The general and artistic director is Darko Brlek. He became artistic director of the Ljubljana Festival in 1992 and later executive director in 1995. Brlek has also served as president of the European Festivals Association from 2005 to 2017 and is an honorary member of the association.

== Guest orchestras and ensembles ==
Orchestras and ensembles that have appeared at the Ljubljana Festival include the Vienna Philharmonic, Israel Philharmonic Orchestra, Mariinsky Theatre, Munich Philharmonic, Filarmonica della Scala, West–Eastern Divan Orchestra, Pittsburgh Symphony Orchestra, Bolshoi Theatre, Royal Philharmonic Orchestra, Boston Symphony Orchestra, Gewandhaus Orchestra, Royal Concertgebouw Orchestra, Sofia Philharmonic Orchestra, Béjart Ballet Lausanne and the Eifman Ballet of Saint Petersburg.

== Guest conductors ==
Conductors who have appeared at the festival include Valery Gergiev, Daniel Barenboim, Christoph Eschenbach, Daniel Harding, Zubin Mehta, Ennio Morricone, Riccardo Muti, Charles Dutoit, Fabio Luisi, Mstislav Rostropovich, En Shao, Nayden Todorov, Vasily Petrenko, Andris Nelsons, Herbert Blomstedt and Iván Fischer.

== Guest soloists ==
Instrumental soloists who have appeared at the festival include Yuri Bashmet, Denis Matsuev, Yehudi Menuhin, Julian Rachlin, Vadim Repin, Alexander Rudin, Mojca Zlobko Vajgl, Dubravka Tomšič Srebotnjak, Martha Argerich, Lang Lang, Hélène Grimaud, Jean-Yves Thibaudet and Simon Trpčeski.
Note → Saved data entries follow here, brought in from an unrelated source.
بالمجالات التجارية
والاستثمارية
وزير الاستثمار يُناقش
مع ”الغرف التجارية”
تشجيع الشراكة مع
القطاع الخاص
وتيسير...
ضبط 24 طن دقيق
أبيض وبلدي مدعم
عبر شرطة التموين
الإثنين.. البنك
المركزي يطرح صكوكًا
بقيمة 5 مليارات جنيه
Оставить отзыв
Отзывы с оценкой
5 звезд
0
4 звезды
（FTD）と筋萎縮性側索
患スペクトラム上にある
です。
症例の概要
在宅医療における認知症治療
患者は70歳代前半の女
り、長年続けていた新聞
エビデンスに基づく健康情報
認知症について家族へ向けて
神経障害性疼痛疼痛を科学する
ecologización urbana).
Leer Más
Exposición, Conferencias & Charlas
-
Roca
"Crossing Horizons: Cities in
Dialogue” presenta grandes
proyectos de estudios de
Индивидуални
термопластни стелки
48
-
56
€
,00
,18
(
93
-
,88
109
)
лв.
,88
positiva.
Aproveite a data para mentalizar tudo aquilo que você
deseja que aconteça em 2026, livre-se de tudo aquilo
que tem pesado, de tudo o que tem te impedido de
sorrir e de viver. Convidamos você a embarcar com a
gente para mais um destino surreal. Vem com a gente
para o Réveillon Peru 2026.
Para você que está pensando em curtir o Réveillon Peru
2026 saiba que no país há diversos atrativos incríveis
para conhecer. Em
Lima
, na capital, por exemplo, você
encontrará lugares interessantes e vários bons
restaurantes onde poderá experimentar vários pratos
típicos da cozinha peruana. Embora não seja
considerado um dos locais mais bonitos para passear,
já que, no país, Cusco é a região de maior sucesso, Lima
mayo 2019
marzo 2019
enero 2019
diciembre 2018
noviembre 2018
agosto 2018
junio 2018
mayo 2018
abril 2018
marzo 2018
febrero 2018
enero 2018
Vocal soloists who have appeared at the festival include Anna Netrebko, Jonas Kaufmann, Paata Burchuladze, Joseph Calleja, José Carreras, Marjana Lipovšek, Ramón Vargas, Juan Diego Flórez, Diana Damrau, Nicolas Testé, Plácido Domingo, Sondra Radvanovsky, Piotr Beczała, Ute Lemper, Jonathan Tetelman and Ludovic Tézier.

== Programme ==
The festival programme covers symphonic and chamber music, opera, ballet, theatre, musical theatre, dance, jazz and popular music. It combines international guest appearances with Slovenian productions and artists, and also includes special projects in public spaces and historic venues in Ljubljana.

In addition to the summer festival, Festival Ljubljana also organises the Winter Festival, introduced into its regular programme after 2017, with concerts by Slovenian and international artists at different venues in Ljubljana.